begin Extract

So…. Let’s talk about the weather some more!

Judging from the last post, people have quite an interest in the weather.
🙂 I was intrigued to hear comments from the ‘warm weather dwellers’ that they weren’t aware of cold weather/warm weather washer fluid.

So, I thought I’d tell you a few more things about the cold and see if any of you have things to add about the heat, the wet, the windy, whatever is the specialty of your area of the world….here goes:

  • when its this cold, -20 to -25, the snow makes a sharp scrunchy noise when you walk on it, like when you squish those little foam pellets that are used for packing material.
  • The air becomes quite crystalline so noise travels farther
  • speaking of the air, you can tell how cold it is by the ‘texture’ of the light. When its below -20 or so the light goes sharply through the air. When its warmer the light is more diffuse.
  • At about -25 to -30 your nose hair freeze when you breath in through your nose.
  • At about -35 your vehicle starts to seriously complain and if you leave it sitting outside all day while you’re at work, the tires develop a flat spot on the bottom. When you start up and get moving they will thunk for a little ways until they return to round.

end Extract

* Set tasks
• 1. Do these statements agree with the post about cold weather? Answer yes or no for each, and quote the words of the post that decide it. (a) At -20 to -25 the snow makes a sharp noise when walked on. (b) In warmer weather the light goes sharply through the air. (c) Nose hairs freeze at about -35.
• 2. Rewrite the lines of the listing below as a numbered list, starting at the line with "pose: elev=18.5 azim=8.4 roll=315.6 dist=1.71" and running through the end of the listing, with blank lines left out.

begin Exercise material

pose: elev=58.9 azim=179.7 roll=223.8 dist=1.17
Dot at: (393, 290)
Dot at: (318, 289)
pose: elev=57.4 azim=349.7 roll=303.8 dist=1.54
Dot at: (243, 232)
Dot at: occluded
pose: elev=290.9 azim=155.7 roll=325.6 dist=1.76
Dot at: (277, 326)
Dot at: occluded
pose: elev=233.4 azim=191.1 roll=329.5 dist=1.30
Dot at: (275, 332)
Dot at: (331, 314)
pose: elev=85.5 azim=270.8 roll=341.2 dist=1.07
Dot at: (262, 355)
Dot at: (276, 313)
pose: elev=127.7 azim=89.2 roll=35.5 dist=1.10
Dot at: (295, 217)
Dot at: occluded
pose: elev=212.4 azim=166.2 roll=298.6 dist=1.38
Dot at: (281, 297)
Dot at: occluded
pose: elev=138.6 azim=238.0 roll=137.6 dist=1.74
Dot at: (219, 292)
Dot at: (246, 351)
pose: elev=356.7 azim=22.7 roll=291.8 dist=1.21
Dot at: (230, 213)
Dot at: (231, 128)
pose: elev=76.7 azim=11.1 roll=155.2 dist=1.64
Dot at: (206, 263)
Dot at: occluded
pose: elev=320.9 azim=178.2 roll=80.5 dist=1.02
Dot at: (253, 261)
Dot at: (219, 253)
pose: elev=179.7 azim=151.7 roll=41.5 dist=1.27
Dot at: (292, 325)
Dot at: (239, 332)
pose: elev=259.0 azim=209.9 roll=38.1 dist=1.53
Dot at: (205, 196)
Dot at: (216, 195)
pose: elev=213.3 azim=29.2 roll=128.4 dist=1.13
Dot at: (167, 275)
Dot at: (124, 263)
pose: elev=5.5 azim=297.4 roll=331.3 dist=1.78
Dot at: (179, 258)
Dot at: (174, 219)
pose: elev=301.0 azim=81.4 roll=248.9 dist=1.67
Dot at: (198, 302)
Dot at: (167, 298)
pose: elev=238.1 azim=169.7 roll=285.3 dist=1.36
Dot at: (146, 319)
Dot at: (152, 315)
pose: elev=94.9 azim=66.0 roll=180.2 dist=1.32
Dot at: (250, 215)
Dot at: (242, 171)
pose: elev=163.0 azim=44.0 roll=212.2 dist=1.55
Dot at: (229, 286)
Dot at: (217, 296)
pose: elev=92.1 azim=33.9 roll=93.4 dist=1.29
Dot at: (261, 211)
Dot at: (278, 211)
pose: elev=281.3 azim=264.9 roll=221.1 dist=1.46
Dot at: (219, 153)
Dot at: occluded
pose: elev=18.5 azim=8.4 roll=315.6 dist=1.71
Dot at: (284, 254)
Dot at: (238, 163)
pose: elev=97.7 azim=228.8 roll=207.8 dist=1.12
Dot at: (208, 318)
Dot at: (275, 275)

end Exercise material

* Task solutions
• 1.
(a) Yes: "when its this cold, -20 to -25, the snow makes a sharp scrunchy noise when you walk on it"
(b) No: "When its warmer the light is more diffuse."
(c) No: "At about -25 to -30 your nose hair freeze when you breath in through your nose."

• 2.
1. pose: elev=18.5 azim=8.4 roll=315.6 dist=1.71
2. Dot at: (284, 254)
3. Dot at: (238, 163)
4. pose: elev=97.7 azim=228.8 roll=207.8 dist=1.12
5. Dot at: (208, 318)
6. Dot at: (275, 275)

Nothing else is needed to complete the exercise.